→ Activity
Your copy should hold only the lines from the one with "درتماس باشید" to the one with "CONSEILS PRATIQUES", both included, each exactly as it stands below, with no pictures.

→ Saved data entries
- - -

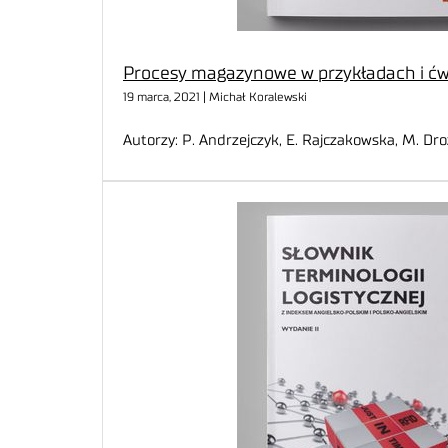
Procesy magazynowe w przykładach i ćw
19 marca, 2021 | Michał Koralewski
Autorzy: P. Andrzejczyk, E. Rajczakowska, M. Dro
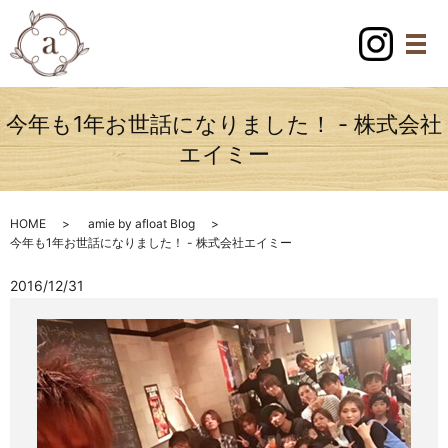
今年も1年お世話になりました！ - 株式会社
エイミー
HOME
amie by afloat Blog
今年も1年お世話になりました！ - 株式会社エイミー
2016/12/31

- - -

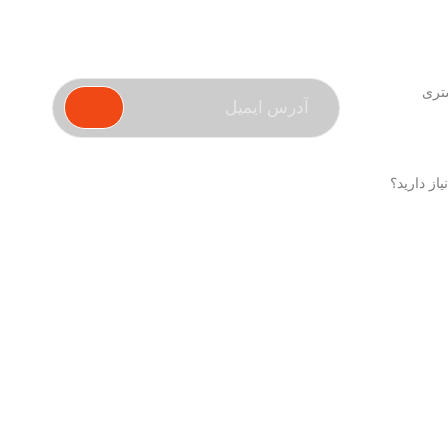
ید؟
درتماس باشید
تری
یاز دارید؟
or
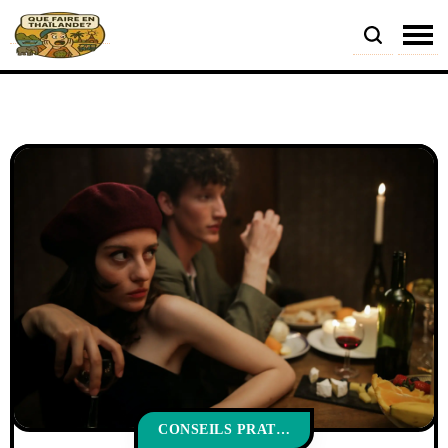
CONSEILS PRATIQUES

- - -

→ Exercise response
درتماس باشید
تری
یاز دارید؟
or
CONSEILS PRATIQUES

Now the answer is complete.